A Sanremo va alla grande Renzo Rubino, animale da palco, scommessa di Mauro Pagani dopo il Premio della Critica dello scorso anno, comunque un fuoriclasse. E sapete che c'è? I tanto discussi, attesi, paparazzati presenters alla fine scivolano via più veloci dello slittino di Zoeggeler ma assai meno memorabili. Kasia Smutniak splendente. Gianantonio Stella impacciato. Veronica Angeloni boh. Clemente Russo grintoso. Questo è il Festival di Sanremo, signori, musica e italianità, musica e nostalgia. Perciò Claudio Baglioni, assente da trent'anni e più, è il più sanremese di tutti anche se qui non s'è mai sognato di mettersi in gara. Gli basta il medley che l'orchestra riesce a esaltare come si deve: Questo piccolo grande amore/E tu/Strada facendo/Avrai/Mille giorni di te e di me.
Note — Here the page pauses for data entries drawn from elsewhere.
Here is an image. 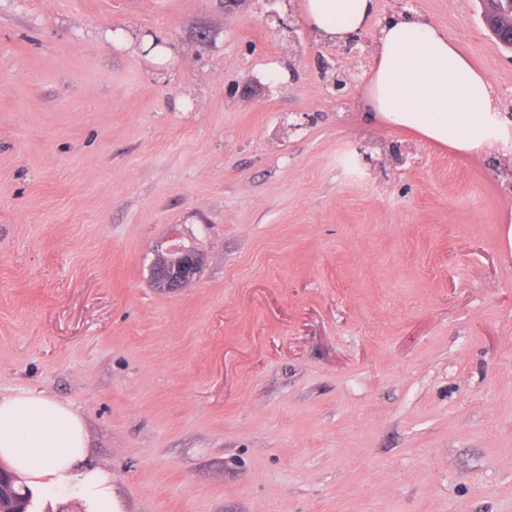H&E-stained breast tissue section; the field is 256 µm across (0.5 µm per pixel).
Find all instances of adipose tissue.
<instances>
[{
    "instance_id": "ef3b65f1",
    "label": "adipose tissue",
    "mask_w": 512,
    "mask_h": 512,
    "mask_svg": "<svg viewBox=\"0 0 512 512\" xmlns=\"http://www.w3.org/2000/svg\"><path fill=\"white\" fill-rule=\"evenodd\" d=\"M376 0H302L301 22L331 40L362 33ZM495 90L447 33L399 14L379 25L370 78L360 96L367 117L416 132L461 155L512 140L494 108ZM89 435L70 405L37 391L0 395V465L19 484L75 492L85 512H122L111 473L87 463Z\"/></svg>"
}]
</instances>
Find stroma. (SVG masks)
<instances>
[{
	"mask_svg": "<svg viewBox=\"0 0 512 512\" xmlns=\"http://www.w3.org/2000/svg\"><path fill=\"white\" fill-rule=\"evenodd\" d=\"M296 3L0 0V394L70 402L124 512H512V156L358 105L387 16L505 114L512 51L479 0L351 53ZM169 254L163 264L152 266L151 281L154 288L176 292L197 277L203 258L189 249H175Z\"/></svg>",
	"mask_w": 512,
	"mask_h": 512,
	"instance_id": "35a3bbf8",
	"label": "stroma"
}]
</instances>
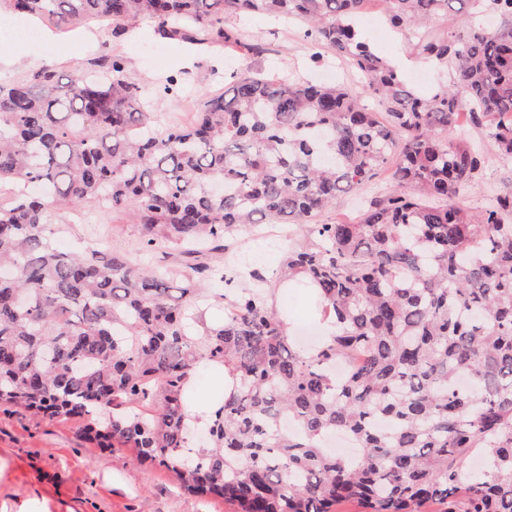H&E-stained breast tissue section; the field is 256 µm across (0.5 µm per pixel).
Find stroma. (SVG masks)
<instances>
[{"mask_svg": "<svg viewBox=\"0 0 512 512\" xmlns=\"http://www.w3.org/2000/svg\"><path fill=\"white\" fill-rule=\"evenodd\" d=\"M248 41L261 42L264 54L243 60L216 50L200 53L188 44L161 38L152 22H140L134 40L116 39L112 24L90 20L93 31L90 46L109 42L120 55L129 76L137 83L151 85L170 75L190 71L189 82L178 95L155 101L153 110L160 123L192 122L204 97L224 90V74L231 69L265 68L282 76L320 80L326 70L347 81L351 72L336 58L321 64L310 60L311 50L303 39V25L294 21L276 24L262 17L232 20ZM359 28L376 51L398 68L404 79L420 92H431L439 82L449 81L414 54L408 39L394 31L385 18L359 20ZM29 56L45 58L60 72L73 71L77 60L71 32H56L54 40L23 44ZM452 138L482 140L479 130L460 127ZM484 150L492 155V143ZM494 191L512 192V164L493 160L485 175L460 195L469 207L480 208ZM54 242L69 251L90 241L137 252L141 227L132 217L112 220L95 208H86L82 222L73 213L56 216ZM279 303L295 323V332L308 345L319 343L317 320L307 289L284 290ZM43 490L45 499L34 505L33 512H236L234 505L218 497L201 498L180 489L174 475L142 463L133 449L123 446L101 449L90 447L81 435L78 423L49 421L25 412H0V512H18L33 491Z\"/></svg>", "mask_w": 512, "mask_h": 512, "instance_id": "obj_1", "label": "stroma"}]
</instances>
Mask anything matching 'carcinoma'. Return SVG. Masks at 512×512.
<instances>
[{"mask_svg":"<svg viewBox=\"0 0 512 512\" xmlns=\"http://www.w3.org/2000/svg\"><path fill=\"white\" fill-rule=\"evenodd\" d=\"M7 2L58 29L149 19L245 57L263 49L230 18L301 20L312 61L330 53L358 81L233 71L193 123L164 128L152 100L183 79L140 85L118 54L0 81V408L82 423L239 512H512V192L466 207L490 158L448 139L463 114L512 162V0H384L416 54L451 68L427 95L371 47L363 0ZM456 4L463 19L432 27ZM381 172L386 191L356 217L315 222ZM85 205L132 215L144 253L181 259V285L115 246L57 249L55 215ZM248 224L298 228L280 272L314 290L328 340L288 337L264 268L200 261ZM205 283L219 324L191 307ZM204 361L236 383L194 448L185 404ZM336 432L359 454L328 453Z\"/></svg>","mask_w":512,"mask_h":512,"instance_id":"carcinoma-1","label":"carcinoma"}]
</instances>
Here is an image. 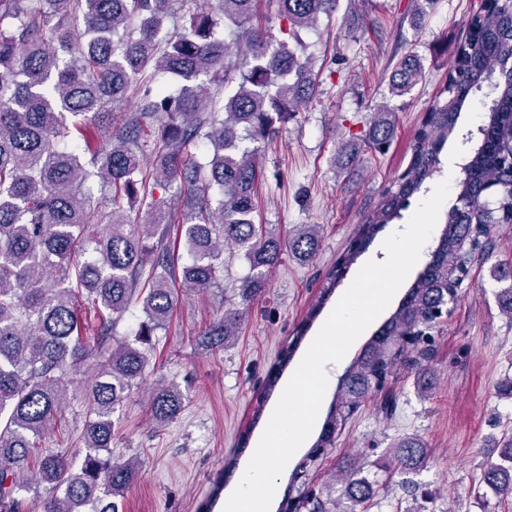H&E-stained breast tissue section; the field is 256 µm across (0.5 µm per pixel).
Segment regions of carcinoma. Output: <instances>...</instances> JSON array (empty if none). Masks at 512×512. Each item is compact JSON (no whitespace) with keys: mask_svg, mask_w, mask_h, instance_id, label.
<instances>
[{"mask_svg":"<svg viewBox=\"0 0 512 512\" xmlns=\"http://www.w3.org/2000/svg\"><path fill=\"white\" fill-rule=\"evenodd\" d=\"M28 2L0 0V512H20L25 495L41 487L43 512H118L102 488L122 495L141 462L112 458L114 414L145 377L153 337L173 312V281L211 288L224 277V246L242 254L249 272L240 281L239 305L198 337L207 348H225L236 342L250 302L267 291L284 252L309 259L320 247L315 224L300 225L286 240L277 225L255 223L257 148L249 144L274 136L313 95L312 56L301 31L335 13L339 0H278L282 39L254 23L258 0H202L209 10L188 12L182 25L175 5L197 0H44L50 9L43 11ZM221 22L224 37L217 38ZM510 58L512 0H503L471 20L465 51L415 138L407 173L359 225V237L370 239L405 208L439 169L441 146L470 91L497 77L482 142L465 163L438 244L339 379L314 446L329 443L336 426L405 361V346L427 343L433 324L459 301L451 276L470 264L468 242L484 239L488 254L496 225L512 224V165L505 162L512 142ZM150 64L180 78V89L145 78L138 111L117 116ZM421 71L418 56H405L391 93L407 94ZM236 79L237 89L222 93ZM393 128V113H380L368 144L384 148ZM148 143L154 159L146 171ZM197 147L212 152L209 160L190 155ZM96 179L108 190L105 210L86 191ZM152 181L178 185L188 207L181 222L155 203L152 223L128 219L127 210L153 195ZM83 296L97 312L94 325L79 315ZM136 304L141 320L131 337H118L119 322ZM89 331L97 337L91 351ZM83 372L93 383L78 464L62 451H37L35 440L60 418ZM182 400L178 388L156 386L147 401L155 424L174 418ZM428 458L421 439L404 437L381 468L409 473ZM362 470H339L336 512H369L379 485ZM482 482L499 502H512V429L503 433L499 460L484 463Z\"/></svg>","mask_w":512,"mask_h":512,"instance_id":"obj_1","label":"carcinoma"}]
</instances>
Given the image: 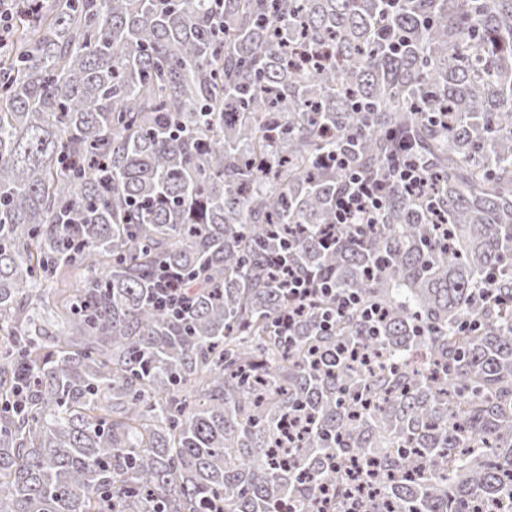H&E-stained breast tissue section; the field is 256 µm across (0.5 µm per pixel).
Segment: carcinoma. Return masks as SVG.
Here are the masks:
<instances>
[{"label": "carcinoma", "instance_id": "cac0c4a2", "mask_svg": "<svg viewBox=\"0 0 512 512\" xmlns=\"http://www.w3.org/2000/svg\"><path fill=\"white\" fill-rule=\"evenodd\" d=\"M349 141L381 223L328 243ZM285 240L360 306L277 326ZM0 512H512V0L15 9ZM391 168L411 195L418 198L428 196V169L418 153L409 150L394 156L391 159ZM181 275L176 272L161 273L155 281L157 301L163 306L172 308L182 307L186 301L185 288L182 285ZM172 304V307L170 305Z\"/></svg>", "mask_w": 512, "mask_h": 512}]
</instances>
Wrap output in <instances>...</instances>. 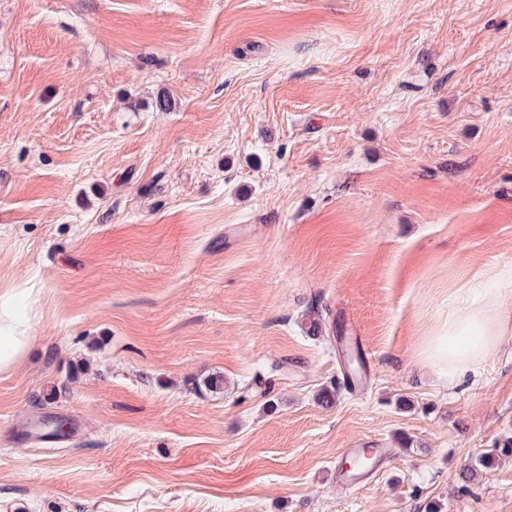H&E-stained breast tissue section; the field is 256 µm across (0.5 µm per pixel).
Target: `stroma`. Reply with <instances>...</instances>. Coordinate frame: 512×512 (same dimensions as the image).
I'll list each match as a JSON object with an SVG mask.
<instances>
[{
  "mask_svg": "<svg viewBox=\"0 0 512 512\" xmlns=\"http://www.w3.org/2000/svg\"><path fill=\"white\" fill-rule=\"evenodd\" d=\"M8 288L0 512H512V0H0ZM31 290L11 288L0 292V371L19 363L31 343ZM464 306L448 318L431 345L429 359L442 376L453 378L493 353L503 336L497 295L482 291L464 298ZM500 456L511 457L512 456V440L506 441L503 444L502 448H492L491 450L482 453L475 459L473 464L468 465L462 471V480L467 482L469 481L475 472L479 469H487L490 468Z\"/></svg>",
  "mask_w": 512,
  "mask_h": 512,
  "instance_id": "1",
  "label": "stroma"
}]
</instances>
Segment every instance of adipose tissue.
<instances>
[{"label":"adipose tissue","mask_w":512,"mask_h":512,"mask_svg":"<svg viewBox=\"0 0 512 512\" xmlns=\"http://www.w3.org/2000/svg\"><path fill=\"white\" fill-rule=\"evenodd\" d=\"M30 296L27 288L0 292V371L19 363L31 343ZM502 336L499 298L484 291L465 299L463 307L449 317L431 345L430 360L441 375L452 378L493 353Z\"/></svg>","instance_id":"adipose-tissue-1"}]
</instances>
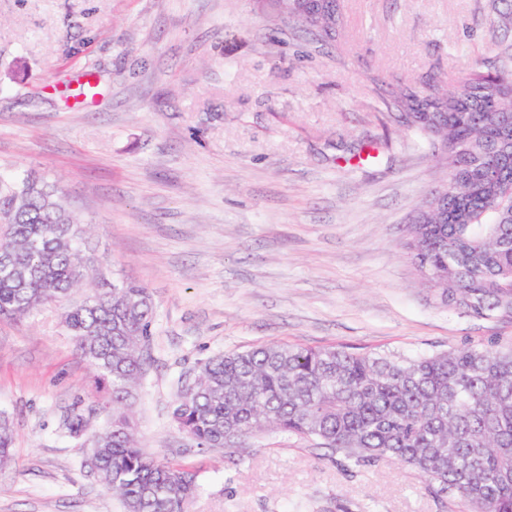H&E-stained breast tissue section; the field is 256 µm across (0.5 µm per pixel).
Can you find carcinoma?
<instances>
[{"instance_id": "cac0c4a2", "label": "carcinoma", "mask_w": 512, "mask_h": 512, "mask_svg": "<svg viewBox=\"0 0 512 512\" xmlns=\"http://www.w3.org/2000/svg\"><path fill=\"white\" fill-rule=\"evenodd\" d=\"M312 15L305 0H266L276 25L310 29L324 42L345 30L340 9ZM512 71L464 73L449 90L403 85L394 107L407 127L441 141L448 159L438 212L424 206L405 248L441 302L484 319L512 321V156L502 177L472 185L487 149L502 141L498 96ZM0 316L21 320L48 303L65 306L79 354L107 388L109 428L97 439L95 475L125 512H189L192 471L143 451L131 408L148 360L153 303L128 280L79 303L71 293L96 271L86 229L56 189L0 175ZM196 397L176 399L171 417L200 448H223L251 433L322 441L344 464L393 459L429 489L453 491L468 512H512V342L491 338L416 357L335 347L268 344L205 361ZM14 428L0 419V466Z\"/></svg>"}]
</instances>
What else? La melodia barocca. L'imprimatur della tradizione. La voce del Divo Claudio cristallina e millimetrica perché lui dopotutto è uno dei più implacabili nell'intonazione. Boati in sala all'Ariston. Lacrime sui divani di casa.
Certo, ci perde (o ci guadagna?) Riccardo Sinigallia ad arrivare subito dopo con due brani malinconici e introspettivi e collocati forse nella parte sbagliata della scaletta perché sono da notte e pensieri fondi, più che da prima serata. È la fase lunare della seconda serata, con un Sinigallia alla grande occasione (giocata bene). Tanto dura poco. Il Festival stavolta è un metronomo. Tic toc. Tic Toc. Un cantante dietro l'altro. Ritmo serrato, altro che Olimpiadi di Sochi. Anche la statistica è piuttosto implacabile. Passa quasi sempre il secondo come nel caso, tanto per dire di una Noemi con taglio di capelli molto british e abito molto Nilla (Pizzi). Va avanti con la bella e sinuosa Bagnati dal sole, giusto per dire una delle favorite alla vittoria finale. Poi certo, c'è Francesco Sarcina, guascone e velatamente rock. Poi l'enorme, trasversale, sornione Rufus Wainwright, canadese però americano d'adozione, pupillo di Elton John e di quasi tutta l'intellighenzia pop del globo terracqueo, fresco di contestazione dei Papaboys in mancanza di prove perché totalmente privo di ogni caratura blasfema.
Come si capisce dalla sua Cigarettes and milk, autentico gioiello al di sopra di ogni sospetto.

Insomma, giusto il tempo di qualche nuova proposta (grande Filippo Graziani figlio di Ivan, buono Diodato, sorprendente Zibba, attenzione a Bianca) e poi il Festival arriva alla sua benedetta fine. Per gioia di Fazio (che così ieri se ne è andato a dormire prima, come chiede ogni volta). E forse un po' meno dell'Auditel perché, si sa, senza colpi di scena lo share s'ammoscia anzichenò. Dicono.